What needs to be done ▸
Omitting all images, transcribe the entries word for word.

Stored items:
--
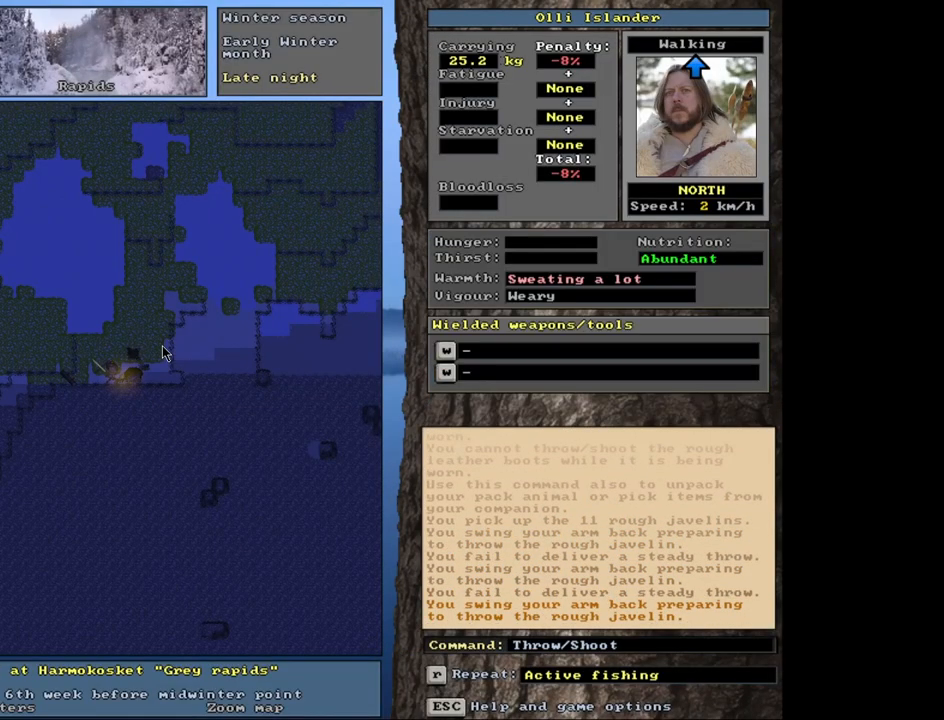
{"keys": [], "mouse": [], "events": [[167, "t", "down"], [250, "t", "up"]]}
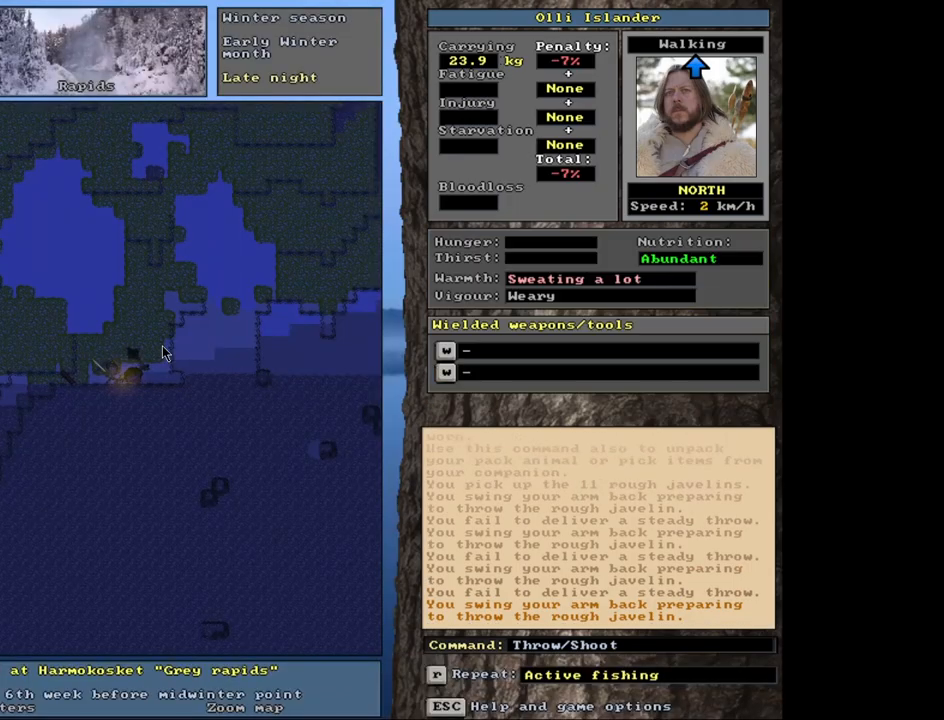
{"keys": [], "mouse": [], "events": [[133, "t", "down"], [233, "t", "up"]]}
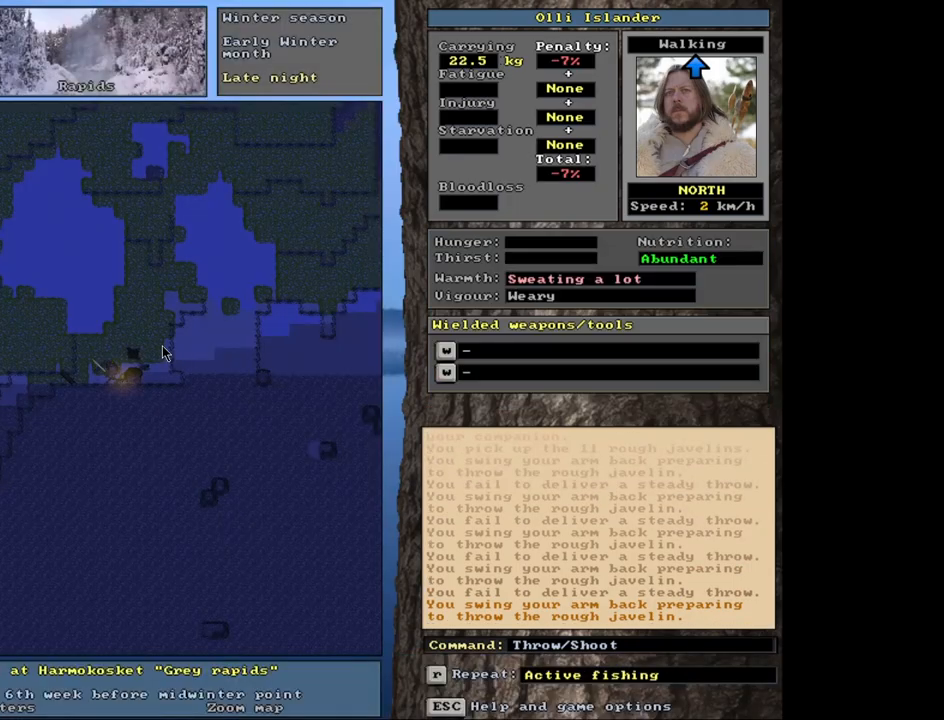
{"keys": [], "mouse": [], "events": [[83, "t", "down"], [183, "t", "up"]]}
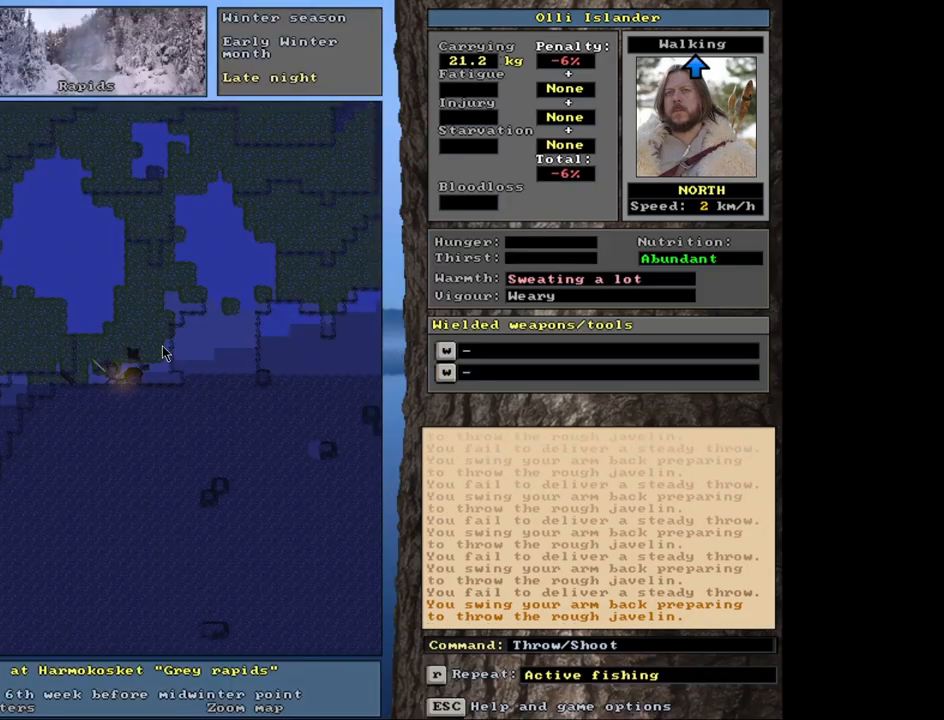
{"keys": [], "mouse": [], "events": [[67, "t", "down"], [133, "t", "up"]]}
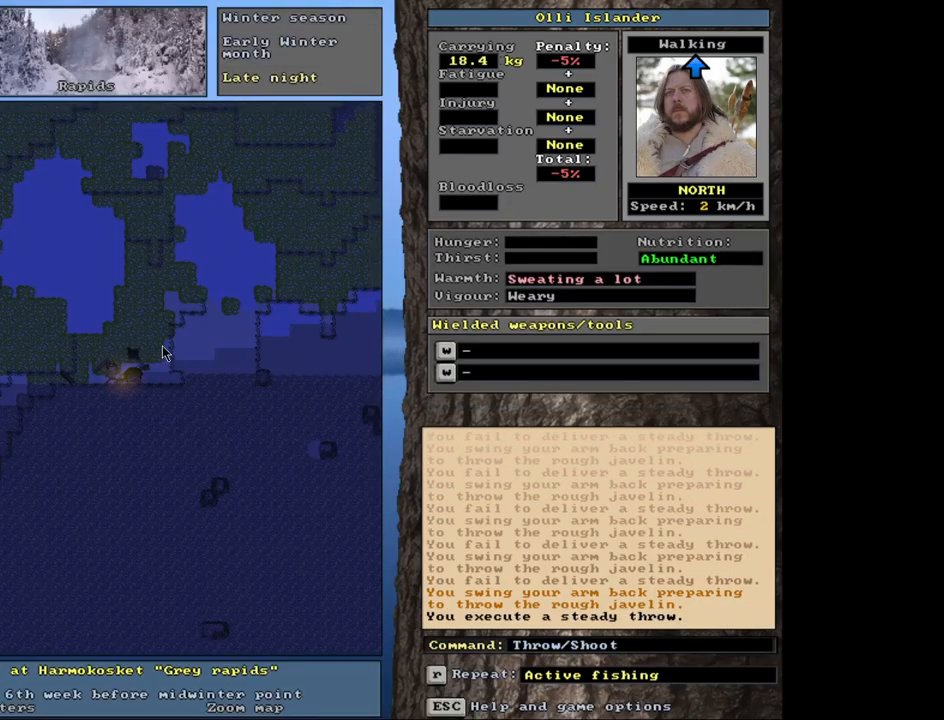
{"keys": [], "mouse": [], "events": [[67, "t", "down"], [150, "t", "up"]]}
--
Output of the task ▸
{"keys": [], "mouse": [], "events": [[167, "t", "down"], [250, "t", "up"]]}
{"keys": [], "mouse": [], "events": [[133, "t", "down"], [233, "t", "up"]]}
{"keys": [], "mouse": [], "events": [[83, "t", "down"], [183, "t", "up"]]}
{"keys": [], "mouse": [], "events": [[67, "t", "down"], [133, "t", "up"]]}
{"keys": [], "mouse": [], "events": [[67, "t", "down"], [150, "t", "up"]]}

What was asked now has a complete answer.